The mechanism of apatite deposition on the surface of Na2O-CaO-SiO2 glasses in the simulated body fluid has been reported by Ohtsuki et al. [22]. When these materials are exposed to SBF for a period of time, Ca and Si ions are released and silanol groups (Si-OH) form on the surface of the material. The silanols act as heterogeneous sites for the nucleation of apatite and hence Si dissolution is important for the kinetics of these reactions. Released calcium ions supersaturate the SBF solution and react with phosphate ions in the vicinity of the surface and apatite nuclei form and grow over time as the SBF is rich in apatite ions (Ca and P). Thus, both Ca and Si release have significant importance for the later apatite deposition [23]. Also the reason for decrease of the bioactivity with nitrogen content can be attributed to the fact that initially the base oxide glasses were not chemically active materials and nitrogen addition, which improves the glass network connectivity and chemical durability of these glasses, reduces their chemical reactivity with the environment even more.
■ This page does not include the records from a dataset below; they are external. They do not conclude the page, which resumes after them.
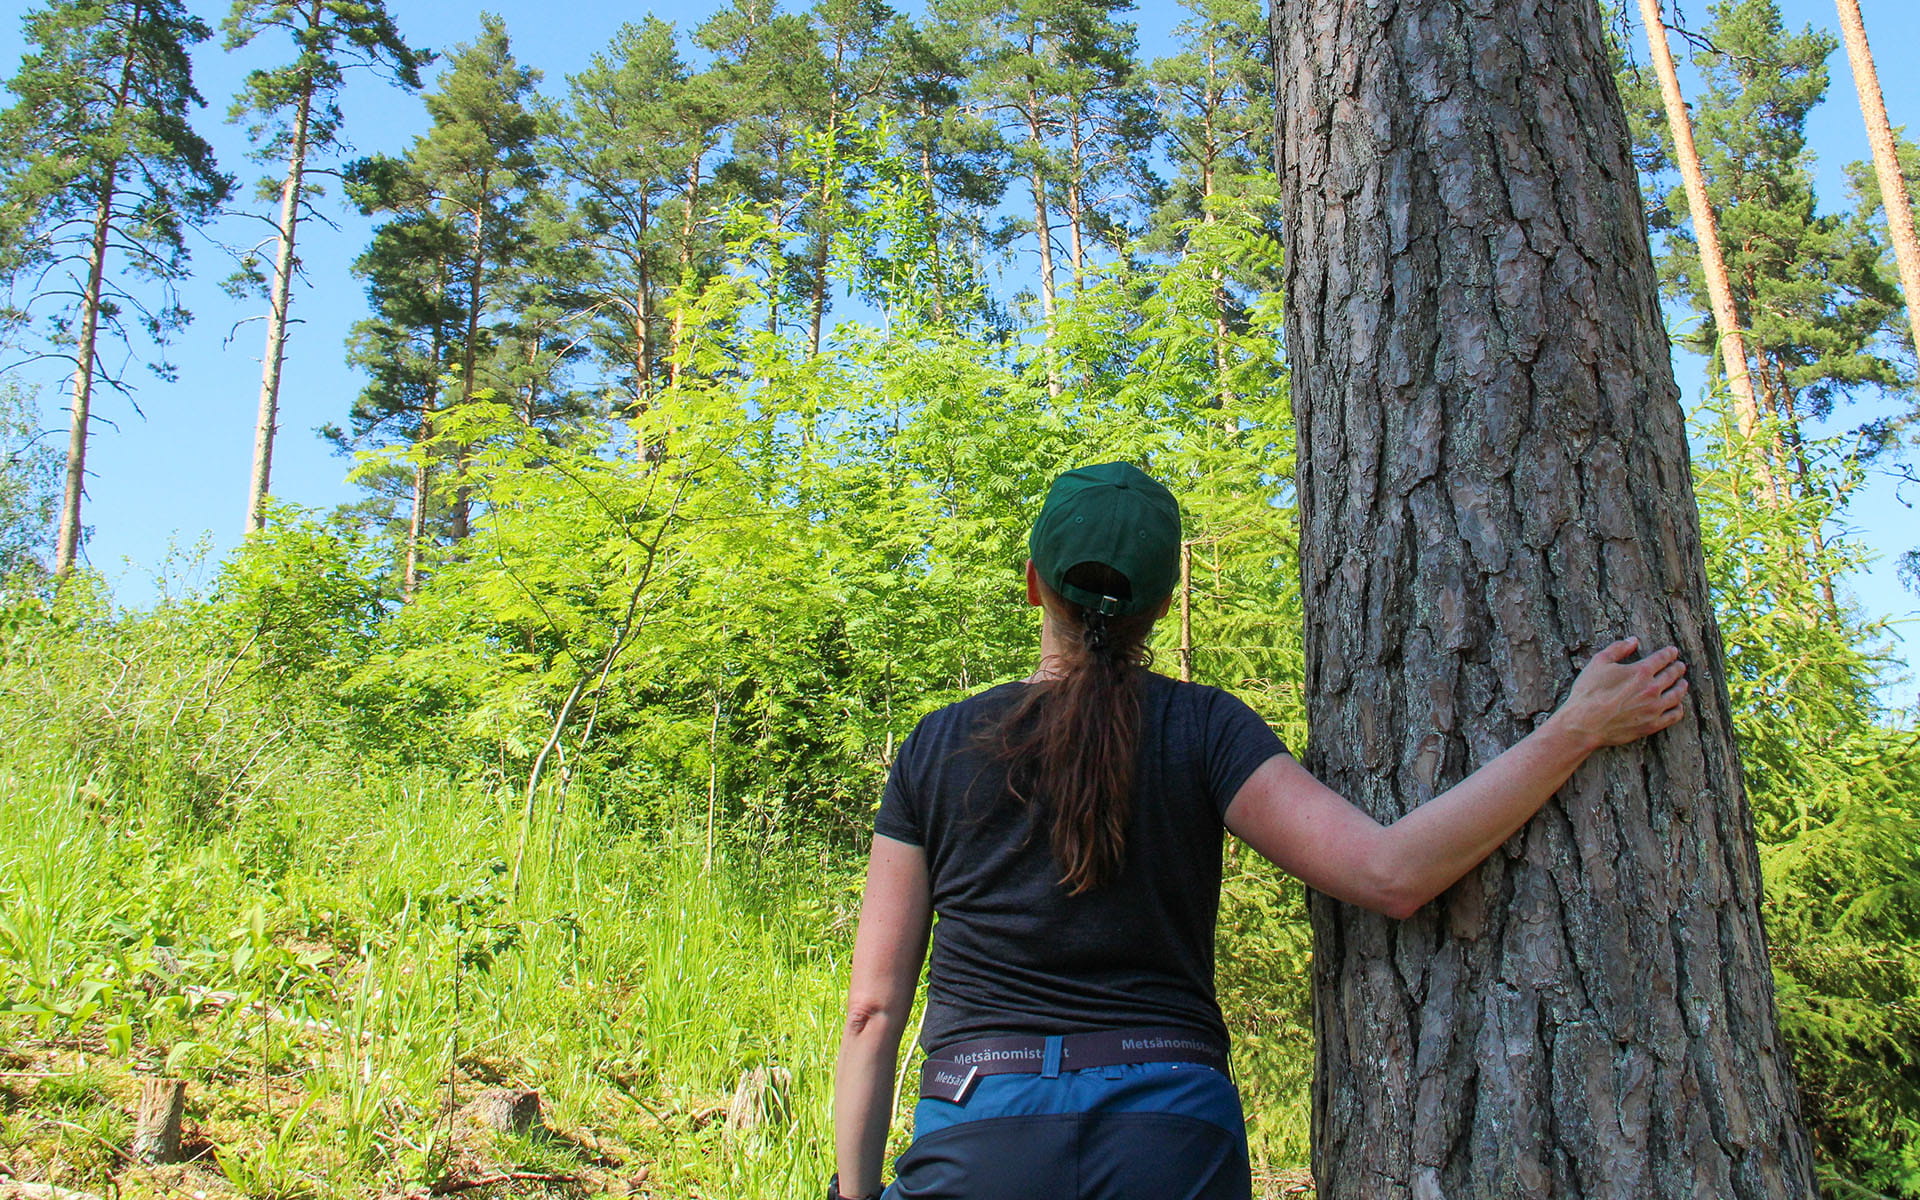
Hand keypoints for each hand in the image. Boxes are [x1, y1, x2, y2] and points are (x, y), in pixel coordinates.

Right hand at [1553, 637, 1688, 749]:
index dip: (1669, 653)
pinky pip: (1674, 715)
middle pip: (1672, 675)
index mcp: (1640, 672)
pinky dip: (1679, 708)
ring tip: (1683, 683)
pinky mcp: (1652, 724)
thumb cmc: (1588, 692)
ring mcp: (1654, 708)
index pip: (1662, 658)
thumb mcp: (1598, 663)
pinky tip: (1677, 705)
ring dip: (1682, 687)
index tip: (1673, 651)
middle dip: (1677, 668)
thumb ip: (1617, 649)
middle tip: (1680, 666)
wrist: (1585, 724)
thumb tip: (1633, 640)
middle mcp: (1652, 689)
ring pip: (1677, 695)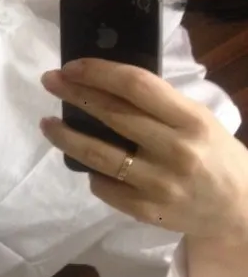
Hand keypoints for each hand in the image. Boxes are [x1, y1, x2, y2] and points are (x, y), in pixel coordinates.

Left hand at [39, 59, 247, 245]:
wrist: (239, 210)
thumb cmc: (218, 156)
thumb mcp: (201, 121)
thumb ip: (162, 106)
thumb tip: (107, 86)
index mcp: (191, 119)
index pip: (137, 86)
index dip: (99, 72)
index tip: (72, 66)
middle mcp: (175, 150)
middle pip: (112, 115)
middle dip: (74, 94)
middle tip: (50, 82)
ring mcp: (158, 184)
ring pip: (98, 155)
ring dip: (66, 136)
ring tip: (48, 123)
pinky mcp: (146, 211)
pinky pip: (104, 187)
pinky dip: (92, 173)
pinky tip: (87, 164)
Bioactive glasses usually have higher amounts of network modifiers and lower amounts of network formers when compared with normal glasses, giving them a disrupted network which can react more easily with the environment [24].
Cytotoxicity
Figure 7 shows the results of viability tests, performed on samples of G1Nx and nickel powder as a function of powder concentration. The viability percentage is determined by the ratio between the number of surviving L132 cells in the medium exposed to the powder sample and the number of surviving cells in a control medium. LC 50 corresponds to the death of 50% of the cells. The number of introduced cells is the same in all the samples and the control. It is necessary to compare with the control because the survival ratio is never really 100%. Indeed, the cells are stressed during the subculture which leads to the death of a small fraction.
A compound will be considered cytotoxic if its addition into the culture medium increases the cell death as the compound concentration increases. In the present case, bioglasses G1Nx do not show this behavior. With a concentration of 400 mg L-1 the average survival of L132 cells is 100% for G1Nx. Thus, neither of the glasses are cytotoxic. It is interesting to note that both bioglasses show a higher survival ratio than 100% at low concentrations (112% for G1N0 and 105% for G1N4 with 25 ml L-1). This result shows that the bioglasses improve growth conditions for cells which might reduce the stress on the L132 cells.
The objective of this work was to determine the effects of nitrogen addition on the Bioactivity and Cytotoxicity of oxynitride bioglasses with constant cation ratios and changing O:N ratio (molar composition (55−3x)SiO2–13.5CaO–31.5Na2O–xSi3N4) .The study of bioactivity revealed in vitro tests, by soaking in SBF at 37 °C, that the all glasses GNx are bioactives. Cytotoxicity tests show that they are not cytotoxic.